------ INPUT MATERIAL

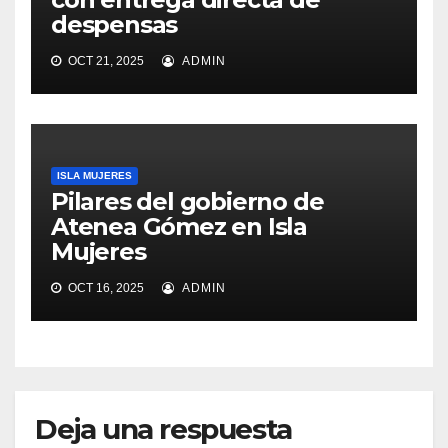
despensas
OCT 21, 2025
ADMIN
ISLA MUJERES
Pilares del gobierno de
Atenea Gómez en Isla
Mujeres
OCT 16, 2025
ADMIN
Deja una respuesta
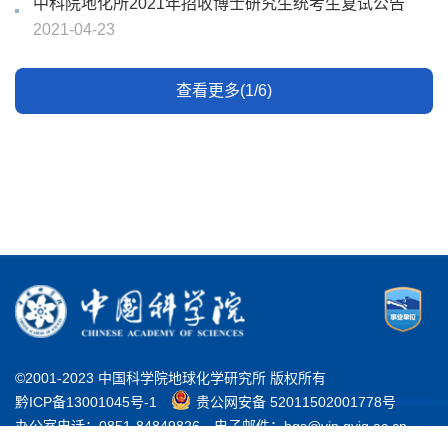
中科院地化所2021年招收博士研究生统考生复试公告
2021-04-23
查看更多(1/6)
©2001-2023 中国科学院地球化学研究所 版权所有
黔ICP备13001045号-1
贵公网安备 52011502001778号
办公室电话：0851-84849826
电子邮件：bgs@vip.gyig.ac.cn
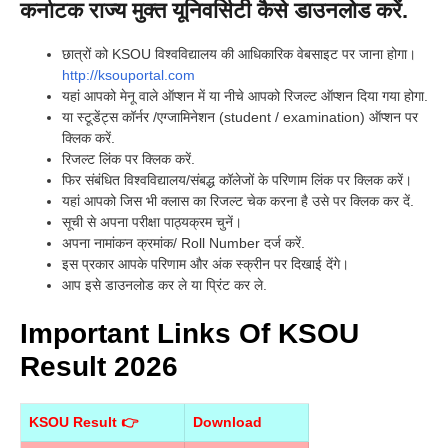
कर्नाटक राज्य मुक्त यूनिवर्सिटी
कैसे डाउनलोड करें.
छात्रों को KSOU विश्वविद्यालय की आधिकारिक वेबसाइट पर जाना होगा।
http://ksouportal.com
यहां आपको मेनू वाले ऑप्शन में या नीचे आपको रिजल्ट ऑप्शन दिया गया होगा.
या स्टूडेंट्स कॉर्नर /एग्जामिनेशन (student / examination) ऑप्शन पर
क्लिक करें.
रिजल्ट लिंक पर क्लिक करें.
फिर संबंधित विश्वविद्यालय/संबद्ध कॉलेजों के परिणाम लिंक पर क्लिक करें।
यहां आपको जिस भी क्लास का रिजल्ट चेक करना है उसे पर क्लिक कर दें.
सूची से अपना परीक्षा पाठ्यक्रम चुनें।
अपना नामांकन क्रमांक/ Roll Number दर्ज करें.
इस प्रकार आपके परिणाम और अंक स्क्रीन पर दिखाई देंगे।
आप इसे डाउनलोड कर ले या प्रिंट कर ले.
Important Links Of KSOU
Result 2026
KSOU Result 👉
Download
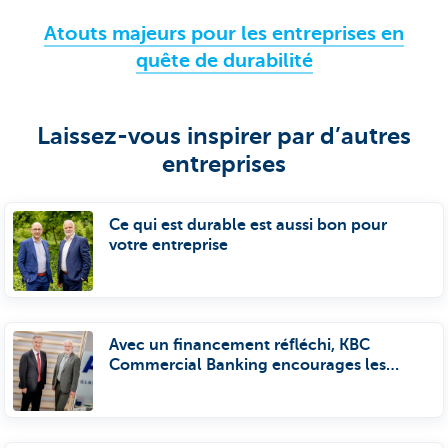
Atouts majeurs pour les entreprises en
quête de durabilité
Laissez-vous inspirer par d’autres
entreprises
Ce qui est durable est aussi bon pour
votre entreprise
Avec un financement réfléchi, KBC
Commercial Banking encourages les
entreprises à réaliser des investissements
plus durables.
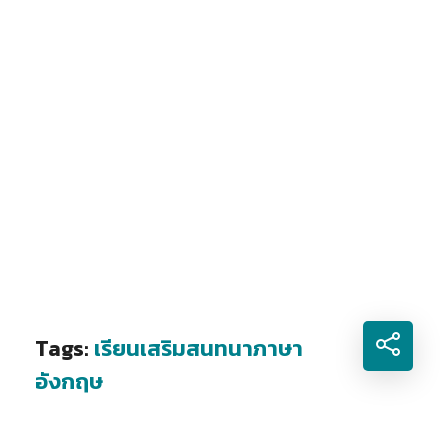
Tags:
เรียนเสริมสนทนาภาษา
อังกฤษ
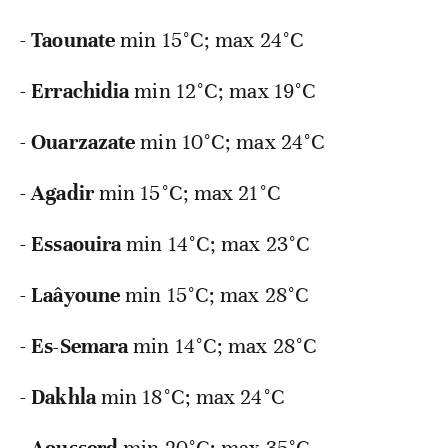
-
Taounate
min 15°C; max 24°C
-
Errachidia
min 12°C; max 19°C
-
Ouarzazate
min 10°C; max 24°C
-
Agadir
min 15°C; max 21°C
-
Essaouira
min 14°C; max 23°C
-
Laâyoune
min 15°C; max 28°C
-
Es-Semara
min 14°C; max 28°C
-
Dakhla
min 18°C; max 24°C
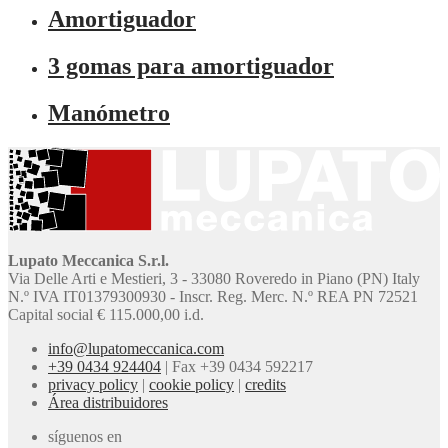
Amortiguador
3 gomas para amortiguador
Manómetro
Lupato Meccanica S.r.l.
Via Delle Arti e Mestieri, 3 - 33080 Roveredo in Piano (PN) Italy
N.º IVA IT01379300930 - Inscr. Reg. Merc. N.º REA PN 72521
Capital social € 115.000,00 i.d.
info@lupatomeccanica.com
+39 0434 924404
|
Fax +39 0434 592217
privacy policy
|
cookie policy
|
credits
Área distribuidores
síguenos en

------------

--- WHAT YOU WILL DO ---
Please reproduce the text of the items, starting at the very beginning and ending at the line that contains "电子邮件：bgs@vip.gyig.ac.cn", with both ends included. Leave the pictures out of your answer.

--- RESPONSE ---
despensas
OCT 21, 2025
ADMIN
ISLA MUJERES
Pilares del gobierno de
Atenea Gómez en Isla
Mujeres
OCT 16, 2025
ADMIN
Deja una respuesta
中科院地化所2021年招收博士研究生统考生复试公告
2021-04-23
查看更多(1/6)
©2001-2023 中国科学院地球化学研究所 版权所有
黔ICP备13001045号-1
贵公网安备 52011502001778号
办公室电话：0851-84849826
电子邮件：bgs@vip.gyig.ac.cn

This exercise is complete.